-------- Provided records

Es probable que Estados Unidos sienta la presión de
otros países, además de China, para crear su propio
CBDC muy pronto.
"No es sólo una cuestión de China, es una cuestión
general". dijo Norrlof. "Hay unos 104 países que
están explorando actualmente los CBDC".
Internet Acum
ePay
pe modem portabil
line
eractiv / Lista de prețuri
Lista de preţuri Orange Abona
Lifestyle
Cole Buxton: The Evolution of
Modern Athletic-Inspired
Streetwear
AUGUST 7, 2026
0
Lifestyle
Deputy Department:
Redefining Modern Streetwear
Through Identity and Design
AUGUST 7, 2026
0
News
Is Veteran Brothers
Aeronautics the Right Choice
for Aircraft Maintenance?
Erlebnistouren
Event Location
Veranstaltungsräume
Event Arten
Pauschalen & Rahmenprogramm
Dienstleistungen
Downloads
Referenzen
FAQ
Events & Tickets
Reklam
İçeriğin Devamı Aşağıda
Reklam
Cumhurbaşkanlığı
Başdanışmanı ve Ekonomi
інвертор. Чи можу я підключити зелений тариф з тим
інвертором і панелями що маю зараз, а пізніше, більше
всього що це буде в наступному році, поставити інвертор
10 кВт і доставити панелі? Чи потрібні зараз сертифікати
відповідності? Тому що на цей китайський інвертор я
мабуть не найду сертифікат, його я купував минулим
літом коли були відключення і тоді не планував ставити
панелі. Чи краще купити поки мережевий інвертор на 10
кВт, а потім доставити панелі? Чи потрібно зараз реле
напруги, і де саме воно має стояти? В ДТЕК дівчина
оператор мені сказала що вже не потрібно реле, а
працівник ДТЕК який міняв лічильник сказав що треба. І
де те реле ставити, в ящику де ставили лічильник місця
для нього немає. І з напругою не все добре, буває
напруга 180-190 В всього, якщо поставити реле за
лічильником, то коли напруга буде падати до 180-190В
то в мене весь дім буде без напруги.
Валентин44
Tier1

----------------

- What to work on
An exact written copy of every entry is the required answer.

- Response
Es probable que Estados Unidos sienta la presión de
otros países, además de China, para crear su propio
CBDC muy pronto.
"No es sólo una cuestión de China, es una cuestión
general". dijo Norrlof. "Hay unos 104 países que
están explorando actualmente los CBDC".
Internet Acum
ePay
pe modem portabil
line
eractiv / Lista de prețuri
Lista de preţuri Orange Abona
Lifestyle
Cole Buxton: The Evolution of
Modern Athletic-Inspired
Streetwear
AUGUST 7, 2026
0
Lifestyle
Deputy Department:
Redefining Modern Streetwear
Through Identity and Design
AUGUST 7, 2026
0
News
Is Veteran Brothers
Aeronautics the Right Choice
for Aircraft Maintenance?
Erlebnistouren
Event Location
Veranstaltungsräume
Event Arten
Pauschalen & Rahmenprogramm
Dienstleistungen
Downloads
Referenzen
FAQ
Events & Tickets
Reklam
İçeriğin Devamı Aşağıda
Reklam
Cumhurbaşkanlığı
Başdanışmanı ve Ekonomi
інвертор. Чи можу я підключити зелений тариф з тим
інвертором і панелями що маю зараз, а пізніше, більше
всього що це буде в наступному році, поставити інвертор
10 кВт і доставити панелі? Чи потрібні зараз сертифікати
відповідності? Тому що на цей китайський інвертор я
мабуть не найду сертифікат, його я купував минулим
літом коли були відключення і тоді не планував ставити
панелі. Чи краще купити поки мережевий інвертор на 10
кВт, а потім доставити панелі? Чи потрібно зараз реле
напруги, і де саме воно має стояти? В ДТЕК дівчина
оператор мені сказала що вже не потрібно реле, а
працівник ДТЕК який міняв лічильник сказав що треба. І
де те реле ставити, в ящику де ставили лічильник місця
для нього немає. І з напругою не все добре, буває
напруга 180-190 В всього, якщо поставити реле за
лічильником, то коли напруга буде падати до 180-190В
то в мене весь дім буде без напруги.
Валентин44
Tier1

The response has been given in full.